Reactions from pitchers

Tom Verducci of Sports Illustrated reported that the pitchers for both teams agree that there is a change in the baseballs. Verducci added that the condition of the balls is creating problems for the pitchers.

The slicker World Series balls are making it hard to throw a good slider. This is resulting in a higher home run rate.

Astros’ pitcher Justin Verlander said he has definitely noticed a difference, especially when he throws a slider. He indicated that it didn't feel the same, and the sliders he had been pitching end up becoming home runs.

Pitchers on both teams are suffering, especially Houston closer Ken Giles who threw sliders 47 percent of the time in the regular season, but his performance in the World Series has been really bad. His slider rate is noticeable. He has missed 75 percent of the time. Giles can no longer control his best pitch.

Even though Charlie Morton doesn't throw sliders, he confirmed that when the ball is slick, he and others can’t manage the baseball and throw it with the same aggressiveness.

Reactions from coaches

Astros pitching coach Brent Strom went so far as to say that the Los Angeles Dodgers won Game 4, 6-2 because of the balls. He said anyone can see and feel the difference because of the grain of the leather. He is wondering why those used in the World Series are different. He showed Sports Illustrated two baseballs side by side, and they did look and feel different.

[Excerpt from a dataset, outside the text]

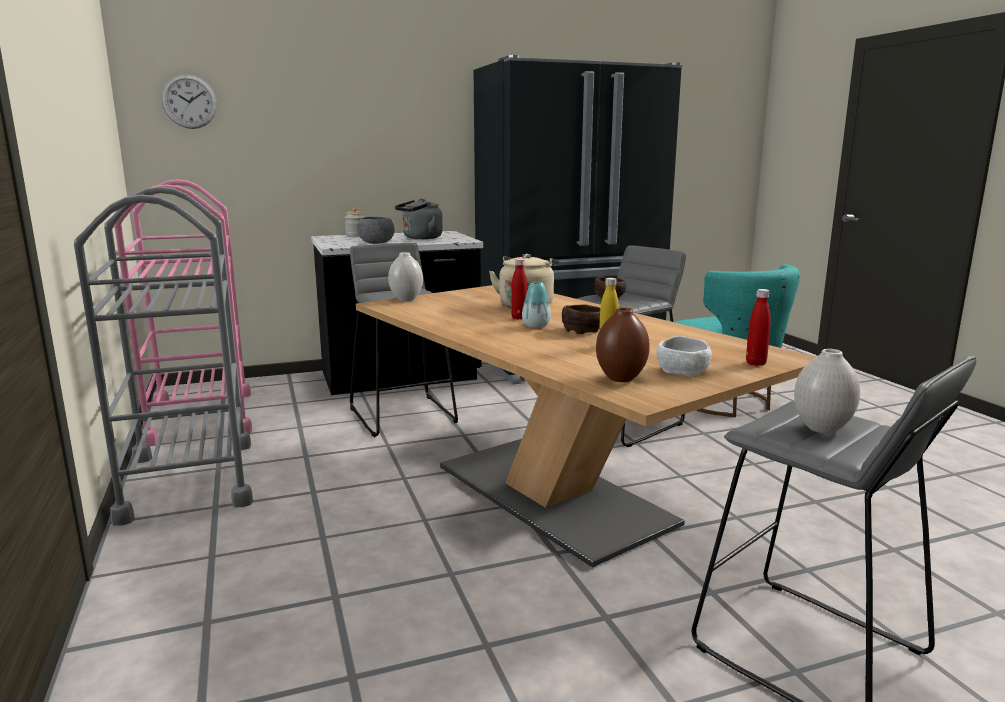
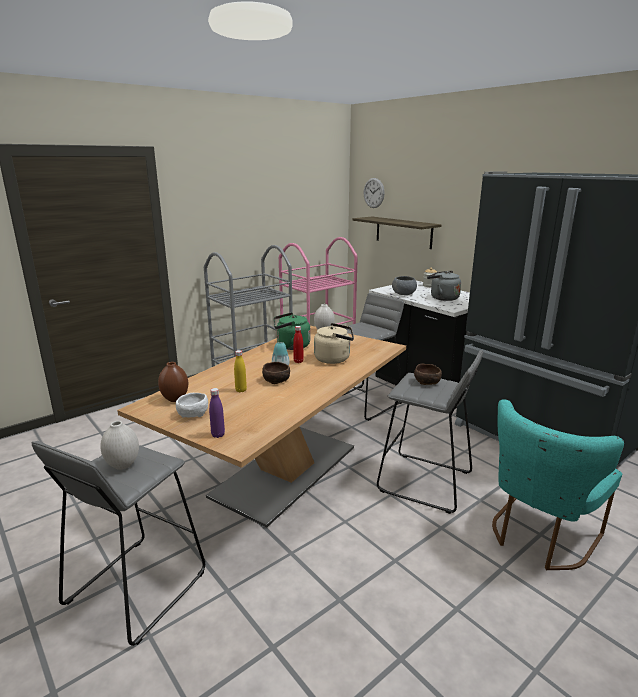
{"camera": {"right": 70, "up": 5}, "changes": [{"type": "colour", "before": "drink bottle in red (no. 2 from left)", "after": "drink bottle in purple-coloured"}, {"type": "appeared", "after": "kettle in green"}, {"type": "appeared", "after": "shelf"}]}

Dodgers pitching coach Rick Honeycutt said this problem is serious and suggested that the MLB needs to resolve the issue once and for all. He shared that officials have been talking for a while about getting balls like those used in Japan. However, nothing has been done about it.

No difference

Major League Baseball senior vice president of baseball operations, Peter Woodfork said the World Series balls were tested after they were made in Costa Rica. He concluded that the cowhide is used to make all the balls for regular and World Series games. He pointed out that the only difference is the stamping, which was changed from blue ink to gold ink.